Hysterical laughter and a huge grin — an odd reaction to the lunar landscape. Someone listening nearby might think I had gone mad. But there was nobody on the nearby trails. Despite the holiday weekend, only a few regulars lined up for the 8:15am first tracks tram. I had Upper Ravine all to myself; and I was loving it.

The skiing was like watching a really bad movie: the more cringe worthy the conditions, the funnier it was. I was unironically enjoying objectively awful conditions. I kept thinking “one more run and then pack it in”. But I kept finding the desire for yet another heinous lap.
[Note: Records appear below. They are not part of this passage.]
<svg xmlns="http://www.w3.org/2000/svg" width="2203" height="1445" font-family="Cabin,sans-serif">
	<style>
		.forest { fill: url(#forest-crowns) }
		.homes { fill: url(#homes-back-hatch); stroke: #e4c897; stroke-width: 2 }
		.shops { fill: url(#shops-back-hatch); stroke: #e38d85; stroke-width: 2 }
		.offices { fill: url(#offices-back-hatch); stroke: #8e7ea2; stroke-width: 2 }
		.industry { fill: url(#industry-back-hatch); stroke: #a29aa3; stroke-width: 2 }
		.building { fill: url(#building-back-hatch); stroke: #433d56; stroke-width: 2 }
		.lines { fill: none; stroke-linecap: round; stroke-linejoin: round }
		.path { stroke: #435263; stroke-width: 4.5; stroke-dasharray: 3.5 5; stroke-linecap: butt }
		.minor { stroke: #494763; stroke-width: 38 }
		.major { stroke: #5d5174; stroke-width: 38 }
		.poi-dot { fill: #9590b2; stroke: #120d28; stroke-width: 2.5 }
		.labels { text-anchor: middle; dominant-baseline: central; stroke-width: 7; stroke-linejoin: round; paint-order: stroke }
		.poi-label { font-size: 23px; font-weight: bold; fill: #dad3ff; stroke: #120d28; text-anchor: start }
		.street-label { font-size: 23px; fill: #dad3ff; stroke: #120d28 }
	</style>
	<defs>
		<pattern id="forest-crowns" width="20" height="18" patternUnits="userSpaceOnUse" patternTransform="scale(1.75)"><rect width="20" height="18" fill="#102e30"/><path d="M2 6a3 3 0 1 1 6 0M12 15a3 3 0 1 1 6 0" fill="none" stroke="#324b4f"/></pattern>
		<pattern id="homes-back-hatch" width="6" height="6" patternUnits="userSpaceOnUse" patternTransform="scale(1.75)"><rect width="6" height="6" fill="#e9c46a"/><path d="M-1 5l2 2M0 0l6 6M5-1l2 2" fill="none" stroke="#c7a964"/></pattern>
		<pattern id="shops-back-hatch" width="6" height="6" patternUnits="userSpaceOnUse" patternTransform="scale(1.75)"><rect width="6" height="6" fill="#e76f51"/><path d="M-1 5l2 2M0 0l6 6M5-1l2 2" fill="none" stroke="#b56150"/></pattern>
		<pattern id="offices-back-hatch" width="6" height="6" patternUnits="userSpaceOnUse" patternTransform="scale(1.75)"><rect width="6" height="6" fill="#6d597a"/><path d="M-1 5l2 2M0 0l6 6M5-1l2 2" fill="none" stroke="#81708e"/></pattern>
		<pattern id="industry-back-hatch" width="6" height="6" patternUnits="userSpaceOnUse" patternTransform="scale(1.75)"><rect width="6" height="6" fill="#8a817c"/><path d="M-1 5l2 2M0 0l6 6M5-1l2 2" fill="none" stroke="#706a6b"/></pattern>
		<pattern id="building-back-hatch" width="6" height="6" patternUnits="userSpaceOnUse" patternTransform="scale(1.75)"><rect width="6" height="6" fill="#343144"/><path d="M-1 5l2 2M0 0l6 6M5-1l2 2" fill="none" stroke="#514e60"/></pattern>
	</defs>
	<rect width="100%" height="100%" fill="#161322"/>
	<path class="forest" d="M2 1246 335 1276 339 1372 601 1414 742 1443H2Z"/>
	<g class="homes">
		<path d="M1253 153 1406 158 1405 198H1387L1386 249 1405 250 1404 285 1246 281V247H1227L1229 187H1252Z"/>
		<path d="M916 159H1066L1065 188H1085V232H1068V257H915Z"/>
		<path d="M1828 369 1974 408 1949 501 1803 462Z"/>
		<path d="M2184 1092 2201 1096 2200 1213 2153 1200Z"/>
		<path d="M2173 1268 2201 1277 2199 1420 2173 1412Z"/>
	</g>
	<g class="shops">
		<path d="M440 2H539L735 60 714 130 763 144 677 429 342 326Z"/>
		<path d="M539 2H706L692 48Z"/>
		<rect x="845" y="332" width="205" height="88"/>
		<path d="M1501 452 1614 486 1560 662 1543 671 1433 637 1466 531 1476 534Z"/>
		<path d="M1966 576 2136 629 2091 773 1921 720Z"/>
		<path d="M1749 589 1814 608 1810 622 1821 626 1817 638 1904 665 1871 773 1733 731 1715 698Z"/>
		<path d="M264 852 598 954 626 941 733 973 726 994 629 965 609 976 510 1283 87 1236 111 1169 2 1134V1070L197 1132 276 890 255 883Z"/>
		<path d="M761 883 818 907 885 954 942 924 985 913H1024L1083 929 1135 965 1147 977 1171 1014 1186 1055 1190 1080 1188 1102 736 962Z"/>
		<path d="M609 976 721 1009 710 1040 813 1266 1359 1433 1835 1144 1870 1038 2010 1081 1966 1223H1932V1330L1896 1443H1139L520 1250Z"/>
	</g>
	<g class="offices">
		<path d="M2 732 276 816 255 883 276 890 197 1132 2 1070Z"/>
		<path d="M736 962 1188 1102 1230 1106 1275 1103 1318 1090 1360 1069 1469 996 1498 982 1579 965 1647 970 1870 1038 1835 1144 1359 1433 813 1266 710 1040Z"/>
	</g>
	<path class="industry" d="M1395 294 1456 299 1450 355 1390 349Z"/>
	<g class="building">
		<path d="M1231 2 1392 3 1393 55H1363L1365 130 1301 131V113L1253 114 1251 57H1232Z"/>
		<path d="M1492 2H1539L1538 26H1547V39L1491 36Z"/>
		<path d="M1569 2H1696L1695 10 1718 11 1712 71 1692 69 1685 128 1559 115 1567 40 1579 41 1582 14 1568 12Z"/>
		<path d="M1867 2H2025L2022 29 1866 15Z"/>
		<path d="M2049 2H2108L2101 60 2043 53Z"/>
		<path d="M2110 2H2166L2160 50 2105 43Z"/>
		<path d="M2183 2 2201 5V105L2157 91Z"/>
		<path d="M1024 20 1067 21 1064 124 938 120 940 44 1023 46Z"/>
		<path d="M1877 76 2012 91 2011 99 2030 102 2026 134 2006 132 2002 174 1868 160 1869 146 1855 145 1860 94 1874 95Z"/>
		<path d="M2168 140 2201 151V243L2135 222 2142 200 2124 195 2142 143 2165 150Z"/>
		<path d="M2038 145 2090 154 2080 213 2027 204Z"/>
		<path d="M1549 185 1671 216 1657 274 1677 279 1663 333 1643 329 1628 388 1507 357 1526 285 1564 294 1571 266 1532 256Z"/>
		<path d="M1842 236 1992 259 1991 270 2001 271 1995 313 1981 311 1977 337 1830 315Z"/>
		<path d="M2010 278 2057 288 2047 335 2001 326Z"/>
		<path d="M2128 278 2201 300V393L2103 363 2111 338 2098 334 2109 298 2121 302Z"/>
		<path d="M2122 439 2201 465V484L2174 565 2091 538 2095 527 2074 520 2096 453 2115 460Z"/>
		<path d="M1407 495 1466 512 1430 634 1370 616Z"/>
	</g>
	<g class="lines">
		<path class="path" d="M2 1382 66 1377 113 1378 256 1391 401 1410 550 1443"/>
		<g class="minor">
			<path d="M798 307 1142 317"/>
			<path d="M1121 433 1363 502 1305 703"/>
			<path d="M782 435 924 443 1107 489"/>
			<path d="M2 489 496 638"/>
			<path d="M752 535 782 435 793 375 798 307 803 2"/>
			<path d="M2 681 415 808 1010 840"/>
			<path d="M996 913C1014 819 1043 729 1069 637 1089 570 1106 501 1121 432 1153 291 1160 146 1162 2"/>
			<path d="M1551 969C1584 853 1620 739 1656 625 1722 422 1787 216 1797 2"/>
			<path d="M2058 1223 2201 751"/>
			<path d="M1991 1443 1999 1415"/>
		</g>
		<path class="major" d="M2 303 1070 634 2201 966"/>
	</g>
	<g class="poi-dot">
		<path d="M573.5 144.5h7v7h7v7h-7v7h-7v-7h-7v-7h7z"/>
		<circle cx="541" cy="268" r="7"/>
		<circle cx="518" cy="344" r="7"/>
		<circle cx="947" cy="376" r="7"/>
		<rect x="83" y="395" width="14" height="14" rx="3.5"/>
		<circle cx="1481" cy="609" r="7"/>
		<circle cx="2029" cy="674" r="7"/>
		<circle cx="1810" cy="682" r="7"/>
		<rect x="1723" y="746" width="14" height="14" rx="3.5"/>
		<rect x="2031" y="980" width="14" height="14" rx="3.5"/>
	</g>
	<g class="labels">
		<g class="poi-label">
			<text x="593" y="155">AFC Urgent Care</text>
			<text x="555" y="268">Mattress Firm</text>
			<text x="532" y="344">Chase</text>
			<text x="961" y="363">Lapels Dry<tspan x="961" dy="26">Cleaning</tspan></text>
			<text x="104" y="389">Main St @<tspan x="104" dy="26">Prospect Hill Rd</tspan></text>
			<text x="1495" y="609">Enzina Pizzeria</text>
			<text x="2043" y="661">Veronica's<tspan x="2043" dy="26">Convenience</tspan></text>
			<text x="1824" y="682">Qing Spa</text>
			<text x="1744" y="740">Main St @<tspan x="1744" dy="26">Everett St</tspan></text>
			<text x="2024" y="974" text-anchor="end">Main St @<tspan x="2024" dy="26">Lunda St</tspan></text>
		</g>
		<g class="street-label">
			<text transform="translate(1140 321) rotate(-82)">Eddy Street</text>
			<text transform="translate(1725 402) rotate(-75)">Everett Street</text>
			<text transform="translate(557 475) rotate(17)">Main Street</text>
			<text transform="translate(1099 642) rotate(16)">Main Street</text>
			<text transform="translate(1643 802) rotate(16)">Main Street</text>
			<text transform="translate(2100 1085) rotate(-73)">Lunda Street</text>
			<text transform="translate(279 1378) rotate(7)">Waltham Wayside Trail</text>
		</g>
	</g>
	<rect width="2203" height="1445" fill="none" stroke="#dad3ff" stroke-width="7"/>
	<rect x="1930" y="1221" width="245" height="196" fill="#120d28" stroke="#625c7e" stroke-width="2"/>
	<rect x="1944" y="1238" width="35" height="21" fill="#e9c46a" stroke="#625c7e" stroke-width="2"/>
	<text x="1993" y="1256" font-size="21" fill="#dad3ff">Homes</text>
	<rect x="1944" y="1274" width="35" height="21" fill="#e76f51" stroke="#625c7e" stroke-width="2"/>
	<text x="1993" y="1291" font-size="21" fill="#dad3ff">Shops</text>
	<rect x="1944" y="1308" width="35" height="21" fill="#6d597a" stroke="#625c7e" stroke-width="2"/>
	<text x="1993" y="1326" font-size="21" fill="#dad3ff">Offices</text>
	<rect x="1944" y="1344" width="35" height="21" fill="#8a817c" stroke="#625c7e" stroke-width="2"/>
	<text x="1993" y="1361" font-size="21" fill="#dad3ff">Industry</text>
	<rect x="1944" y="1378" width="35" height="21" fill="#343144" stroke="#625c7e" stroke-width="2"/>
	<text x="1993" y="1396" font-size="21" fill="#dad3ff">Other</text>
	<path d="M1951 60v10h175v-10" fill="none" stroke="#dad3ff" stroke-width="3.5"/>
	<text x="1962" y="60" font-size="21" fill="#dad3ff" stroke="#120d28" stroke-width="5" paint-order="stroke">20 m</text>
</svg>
Had I experienced these conditions last year, I would have been rather salty. Actually, I wouldn’t have even gone to the mountain despite having a season pass and nothing better to do. But instead, I found a way to enjoy myself despite experiencing one of the worst days of the season.

That said, I lasted less than two hours and I did not go back on Sunday. I may be feeling more like my old self again, but I am not a masochist.

Day Eight

Eight ski days in less than four weeks. That is almost half as many days as some of my recent season totals.

I had every excuse not to head up to Cannon today. The day started with temperatures barely in double digits paired with a stiff breeze. Without any new snow during the past few days, conditions would likely be firm and fast. Natural snow trails would almost certainly be lack luster.

In fact, natural snow trails were worse than lack luster. High winds and Saturday skier traffic had decimated most of the natural snow trails. Many trails were brutal hard pack “one and done’s”. But Vista Way skied nicely. And a it felt great to rail some arcs down Taft, Tramway, and Middle Cannon.

It was a good day. Even if conditions were lack luster, it was not a lack luster day of skiing.